What is needed
Pick out every line in the data below that contains the word "càng" and copy each of those lines.

(Saved data entries)
*** Begin section ***

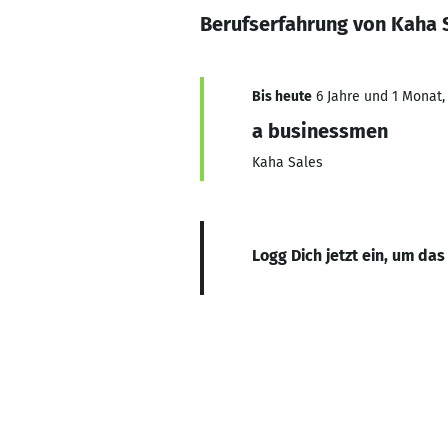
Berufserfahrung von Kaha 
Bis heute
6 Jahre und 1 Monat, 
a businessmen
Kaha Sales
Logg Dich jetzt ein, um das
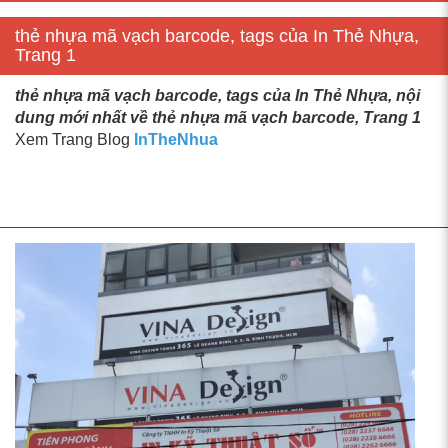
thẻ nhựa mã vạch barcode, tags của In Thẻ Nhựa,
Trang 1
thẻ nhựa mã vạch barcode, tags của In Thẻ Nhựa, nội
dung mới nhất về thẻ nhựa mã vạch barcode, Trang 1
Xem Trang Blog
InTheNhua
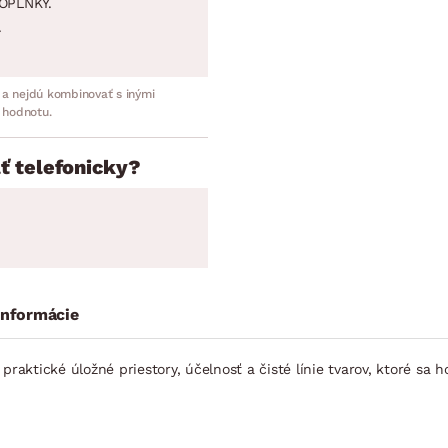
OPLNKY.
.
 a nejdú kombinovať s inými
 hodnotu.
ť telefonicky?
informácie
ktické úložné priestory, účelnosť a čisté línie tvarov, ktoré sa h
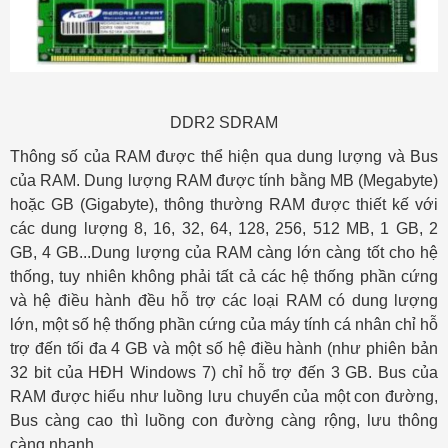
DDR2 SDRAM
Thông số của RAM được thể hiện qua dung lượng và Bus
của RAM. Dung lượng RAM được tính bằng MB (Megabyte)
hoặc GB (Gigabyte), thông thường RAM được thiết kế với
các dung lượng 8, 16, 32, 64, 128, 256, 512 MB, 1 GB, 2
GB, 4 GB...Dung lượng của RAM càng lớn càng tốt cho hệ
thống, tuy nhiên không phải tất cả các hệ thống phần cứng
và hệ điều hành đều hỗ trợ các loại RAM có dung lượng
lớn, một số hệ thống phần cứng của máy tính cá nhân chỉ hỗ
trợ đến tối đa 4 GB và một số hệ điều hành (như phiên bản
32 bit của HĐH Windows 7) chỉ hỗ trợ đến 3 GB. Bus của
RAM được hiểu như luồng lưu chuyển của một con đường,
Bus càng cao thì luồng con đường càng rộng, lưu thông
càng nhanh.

*** End section ***

Final answer
GB, 4 GB...Dung lượng của RAM càng lớn càng tốt cho hệ
Bus càng cao thì luồng con đường càng rộng, lưu thông
càng nhanh.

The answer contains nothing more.